* **Prompt**
Reproduce the following lines verbatim, without any changes.

* **Transcribed page contents**
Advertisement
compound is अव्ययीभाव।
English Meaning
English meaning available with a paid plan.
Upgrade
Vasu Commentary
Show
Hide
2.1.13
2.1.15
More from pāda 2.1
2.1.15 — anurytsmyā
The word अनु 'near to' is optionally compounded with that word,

* **Expected output**
Advertisement
compound is अव्ययीभाव।
English Meaning
English meaning available with a paid plan.
Upgrade
Vasu Commentary
Show
Hide
2.1.13
2.1.15
More from pāda 2.1
2.1.15 — anurytsmyā
The word अनु 'near to' is optionally compounded with that word,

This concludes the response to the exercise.